Конечно, прощать крымцам столь наглое оскорбление полномочного представителя Ее Величества (а такоже безумные и дерзкие слова) ни в коем случае нельзя. Но пока предпочтительно действовать через Порту, где визирем снова сделался мой знакомец Али-паша Хекимоглу, человек разумный и в делах правления опытный. Вполне возможно за сию обиду потребовать у него не токмо наказания ногайских бродяг, а еще и каких-то уступок в переговорах о черноморской торговле. Если же сатисфакции дано не будет, мщение лучше отложить до замирения с шведами, чтобы нам иметь обе руки свободных, и до полного укомплектования войск на юге, что потребует, при неуклонном соблюдении системы Петра Великого, не менее полутора лет. К тому же, в глазах всего света приличнее и благороднее дать виновной державе время одуматься и загладить вину.

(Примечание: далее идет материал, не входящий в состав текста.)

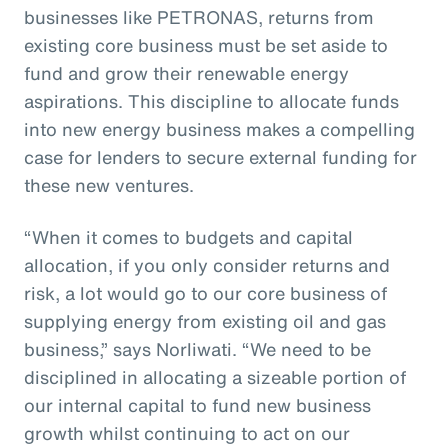
businesses like PETRONAS, returns from
existing core business must be set aside to
fund and grow their renewable energy
aspirations. This discipline to allocate funds
into new energy business makes a compelling
case for lenders to secure external funding for
these new ventures.
“When it comes to budgets and capital
allocation, if you only consider returns and
risk, a lot would go to our core business of
supplying energy from existing oil and gas
business,” says Norliwati. “We need to be
disciplined in allocating a sizeable portion of
our internal capital to fund new business
growth whilst continuing to act on our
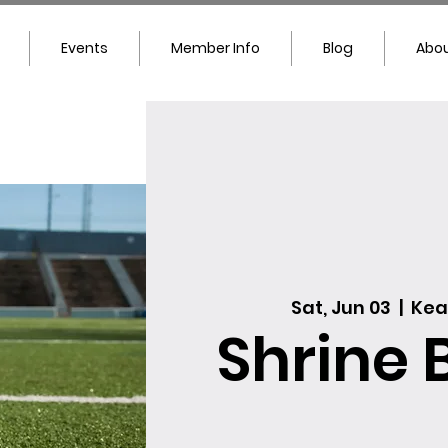
Events
Member Info
Blog
Abou
Sat, Jun 03
  |  
Kea
Shrine 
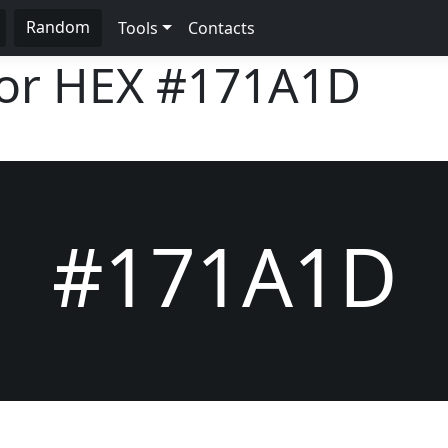
Random
Tools
Contacts
lor HEX
#171A1D
#171A1D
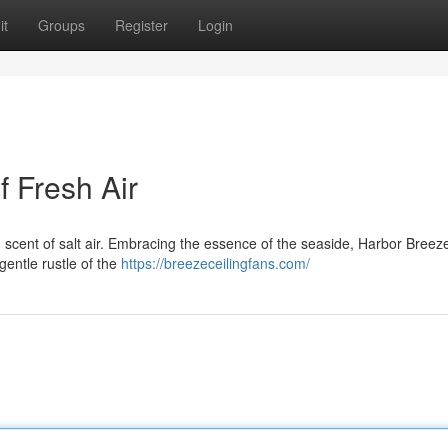
it
Groups
Register
Login
 Fresh Air
 scent of salt air. Embracing the essence of the seaside, Harbor Breeze
 gentle rustle of the
https://breezeceilingfans.com/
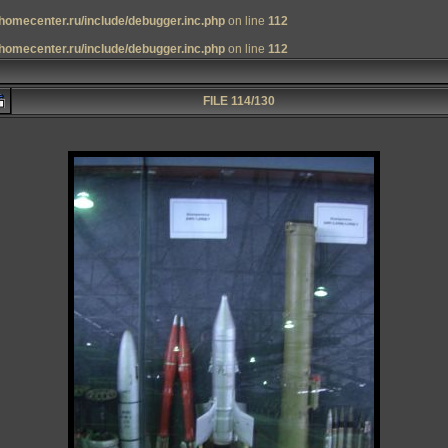
homecenter.ru/include/debugger.inc.php
on line
112
homecenter.ru/include/debugger.inc.php
on line
112
FILE 114/130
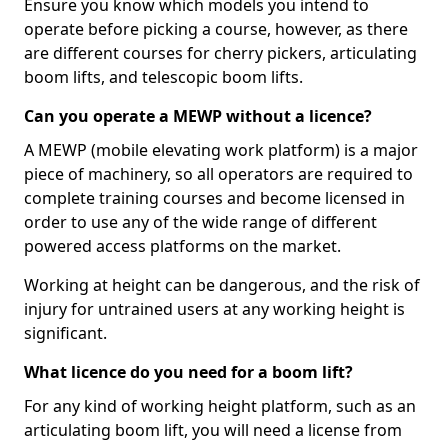
Ensure you know which models you intend to
operate before picking a course, however, as there
are different courses for cherry pickers, articulating
boom lifts, and telescopic boom lifts.
Can you operate a MEWP without a licence?
A MEWP (mobile elevating work platform) is a major
piece of machinery, so all operators are required to
complete training courses and become licensed in
order to use any of the wide range of different
powered access platforms on the market.
Working at height can be dangerous, and the risk of
injury for untrained users at any working height is
significant.
What licence do you need for a boom lift?
For any kind of working height platform, such as an
articulating boom lift, you will need a license from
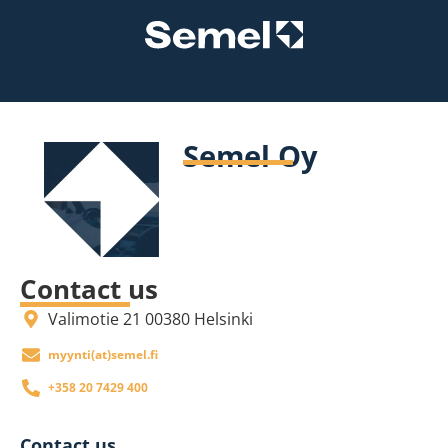
Semel Oy
Contact us
Valimotie 21 00380 Helsinki
if.lemes(ta)itnyym
+358 20 7429 400
Contact us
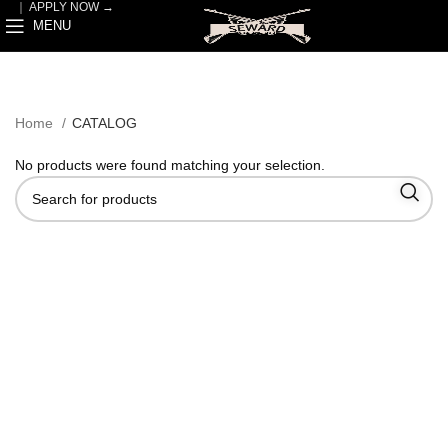
｜
APPLY NOW →
MENU
Home
CATALOG
No products were found matching your selection.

Вот так, примерно, я отписал государыне. Что бы ни говорили об императрице Елизавете недоброжелатели, она достаточно разумна для дел правления. И что еще важно — терпелива. Умеет применяться к обстоятельствам, достигая цели искусным маневром, без прямолинейной грубости и жесткости, коими отличалась Анна. Доводы мои получили высочайшую апробацию, и стало возможно без суеты наращивать военные силы на юге.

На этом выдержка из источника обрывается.